July 31, 2016: Blame France 2: Balance Sheet Peeping

We see nothing here that indicates a response to some kind of powerful rise in gold’s value beginning in late 1929. Everything is about as placid as can be until after the disruptive British devaluation of September 1931. There is no contraction of the monetary base, but rather, a rise.

Nothing at the Bank of England either.

And nothing at the Bank of France, where we find a substantial monetary base expansion.

So again, nothing here to support the hypothesis of some kind of catastrophic rise in gold’s value.

Here’s a look at gold coinage in circulation in the U.S.:

We see nothing here in 1929, 1930 and 1931 — no evidence of any new demand for gold coins. There is a peak of gold coinage in circulation in 1899, and a steady decline afterwards — mirroring the worldwide data we saw earlier. There was indeed a rise in gold coinage in 1932, probably representing a flight from failing banks and the potential for dollar devaluation (remember the big Federal Reserve open-market purchases of that year). The dollar was in fact devalued in 1933. But, this rise in coinage was rather minor in the scheme of things. You could extend this to gold demand for “safe haven investment” as a whole — that there was, strangely as it may sound given what we know, hardly any such demand in 1929-1931. It is hard to imagine some kind of powerful demand for large bullion bars, and no demand for gold coins. The U.S. Treasury gold certificates could be converted to gold on demand, in large size. Again, there is some contraction of the Treasury gold certificates in 1932, but the scale is small. After March 1933, U.S. citizens could not own any gold at all, which sort of eliminates “demand” one would think, not to mention the confiscation of existing gold holdings, which is a sort of forced “negative demand”. I don’t know how prevalent similar restrictions on gold ownership were worldwide, but I would guess it was pretty common in Europe by the late 1930s. In any case, due to its size and also the wealth of its citizens, the U.S. was probably one of the most important countries as regards these topics.

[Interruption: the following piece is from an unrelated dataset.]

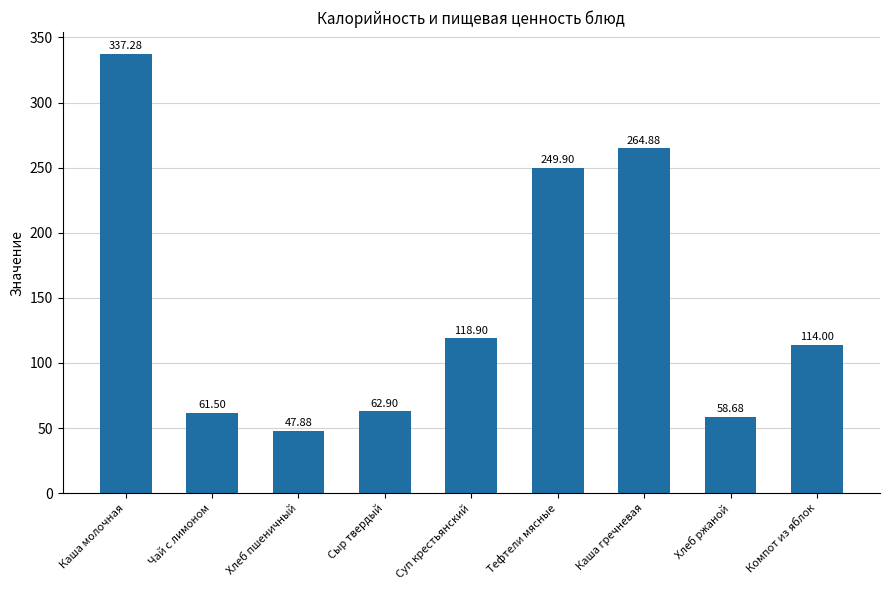

What is the change in value from Каша молочная to Хлеб ржаной?

-278.6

To summarize all of this, here’s what I see: very little evidence of any supply-demand imbalance that led to a rise in gold’s value during the 1880-1895 period; and certainly no evidence of some kind of supply/demand imbalance causing world-economy-destroying effects in 1929-1933. Thus, I conclude that in both cases, gold served as it always had, as a stable measure of value, the “monetary polaris.” The decline in commodity prices in the 1929-1933 period was due to a collapse in demand, caused by a worldwide economic breakdown due to nonmonetary reasons — primarily a global tariff war and domestic tax increases, plus “systemic” issues including bank failure and sovereign default, often an anti-business regulatory attack, and political instability. After the British devaluation of 1931, monetary effects also enter the picture.

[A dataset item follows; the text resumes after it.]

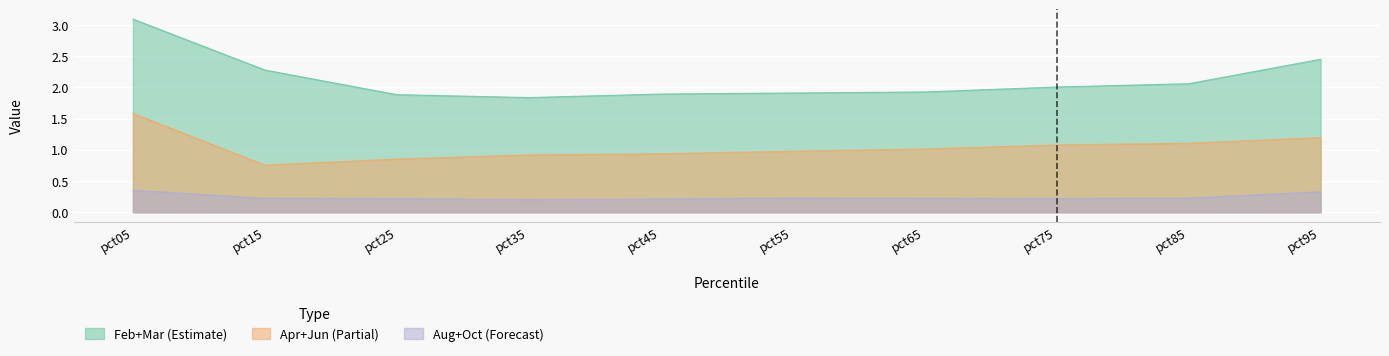

What is the maximum value shown in the chart?

3.1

Today, I’m mostly addressing the arguments of Gustav Cassel, and those who reference Cassel while making similar arguments today. Cassel formed his notions in response to the decline in commodity prices in the 1880-1895 period — a time when central bank bullion accumulation was still quite low. By the late 1920s, there was ample evidence that all the bullion accumulation by central banks over the decades up to that date had little effect on gold’s value. Cassel nevertheless wanted to apply his notions also to the breakdown of the early 1930s. In part, it was much like the 1890s in some respects — people were just hunting around for any excuse to devalue currencies, and would grab whatever was at hand, no matter how silly.

Actually, my conclusion — that there was no great monetary disaster, at least before the big currency devaluations — was the standard opinion until about 1960, and remains a dominant opinion to the present time. So, I am not exactly an outlier here.